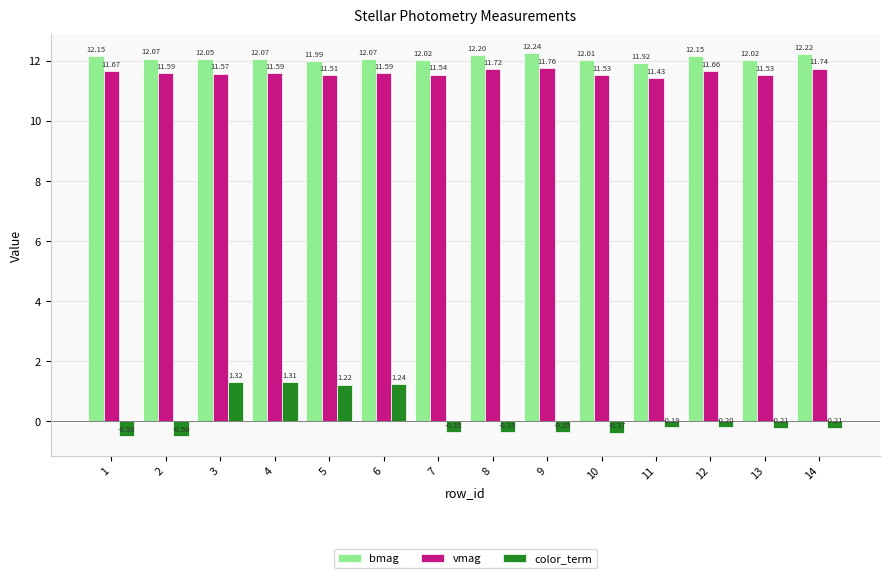

Rank the series at 3 from lowest to highest value.

color_term, vmag, bmag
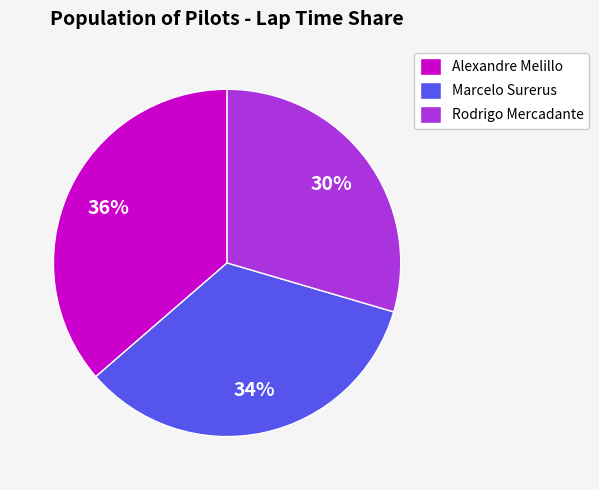

Approximately how many times larger is the value at Alexandre Melillo compared to Rodrigo Mercadante?

1.2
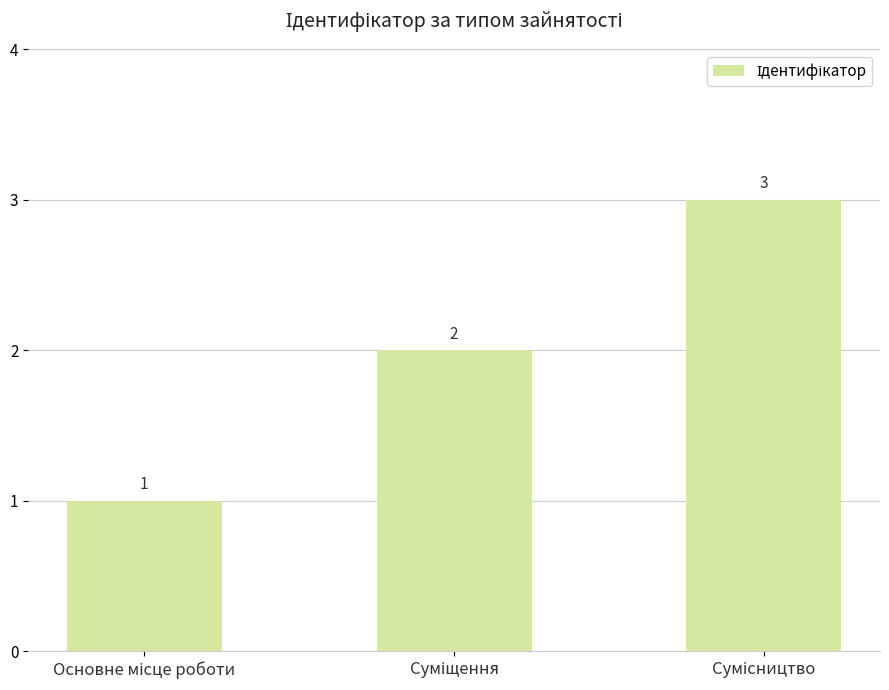

What is the value of the 2nd bar from the left?

2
========================================================================
INSTRUCTIONS TO FOLLOW: Write out every line of the items above word for word, leaving out the pictures.

EXERCISE RESPONSE:
Rank the series at 3 from lowest to highest value.

color_term, vmag, bmag

Approximately how many times larger is the value at Alexandre Melillo compared to Rodrigo Mercadante?

1.2

What is the value of the 2nd bar from the left?

2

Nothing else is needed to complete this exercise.